Recommendation 1: Effective children’s mental health services — including both prevention and treatment — must be provided for all those in need. As well, pre-existing service shortfalls must be addressed. Given predictions of as much as tenfold increases in the needs for the most affected children, in the short-term this will require ensuring comprehensive plans, substantially increasing budgets for children’s mental health, protecting these budgets, and ensuring efficient whole-of-government service coordination. While the front-end costs of such investments will be high, the long-term benefits will be high as well — including reducing costs associated with avoidable long-term mental health problems. For children with mild or transient symptoms, effective prevention programs can stop the progression to mental disorders, which often become entrenched and persist into adulthood with ensuing distress and disability; meanwhile, for those with disorders, effective treatments can reduce distress and speed the return to healthy development and functioning.


Offer proven children’s mental health interventions

Recommendation 2: Numerous interventions have been tested covering the span of children’s mental health problems. Effective prevention approaches have been delineated for most, and effective treatments have been delineated for all. For the specific problems expected to increase due to COVID-19 — namely childhood anxiety, depression, behavioural problems and posttraumatic stress — there is ample research evidence on effective prevention and treatment options that have been evaluated using rigorous measures in randomized controlled trials (RCTs) with children. (Although RCTs provide the best evidence on intervention effectiveness, they also have important limitations, including underrepresenting Indigenous Peoples as well as Indigenous Methods and perspectives.) […] As well, interventions like cognitive-behavioural therapy and parent training can be culturally enriched and adapted with input, for example, from Indigenous communities. At the same time, ineffective or unproven options should not be supported during COVID-19, or at any time.
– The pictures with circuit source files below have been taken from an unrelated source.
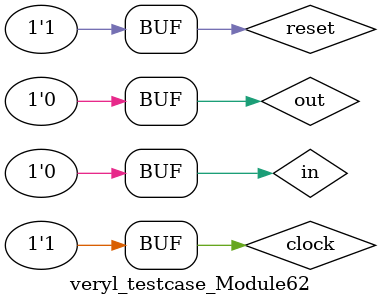
<source format=sv>
module veryl_testcase_Module62;
    logic clock;
    logic reset;
    logic in   ; always_comb in = 0;
    logic out  ;
    always_comb clock = 1;
    always_comb reset = 1;
    always_comb out   = in;
endmodule
//# sourceMappingURL=../map/testcases/sv/62_raw_identifier.sv.map

</source>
Address underlying social disparities and build resilience

Recommendation 3: Another crucial step is to address the social disparities that amplify the risks for harm following an event such as COVID-19. Particular attention should be paid to children who are already disadvantaged. The pandemic can be the instigation to launch initiatives such as: ensuring that no children are living in precarious socioeconomic circumstances; augmenting support services for children in need; reducing the number of avoidable adversities that children face in addition to COVID-19, including addressing racism; and rectifying inadequate living conditions in many Indigenous communities, as well as raising the levels of funding and support for child health, social and educational programs to achieve parity with non Indigenous communities. Related to this, approaches that strengthen families and communities can promote resilience when children do have to face adversities. Given the likelihood that the impact of COVID-19 may be enduring, building these foundations for resilience are crucial — through initiatives that reduce disparities and ensure that all BC children can flourish.


Track collective progress

Recommendation 4: Finally, it is important to establish ongoing systems for monitoring mental health needs and outcomes for all children — to accurately depict the needs over time and to inform the evaluation of initiatives designed to meet these needs. Such efforts should focus first on problems that are expected to increase in the short term including anxiety, depression, behaviour problems and posttraumatic stress — in addition to tracking progress at addressing underlying issues such as socioeconomic disparities. Monitoring could take the form of pragmatic yet robust population-based short surveys conducted in representative samples of children. Our review also suggests that many children who experience mental health problems after disasters eventually recover. So tracking outcomes is also a way of measuring success.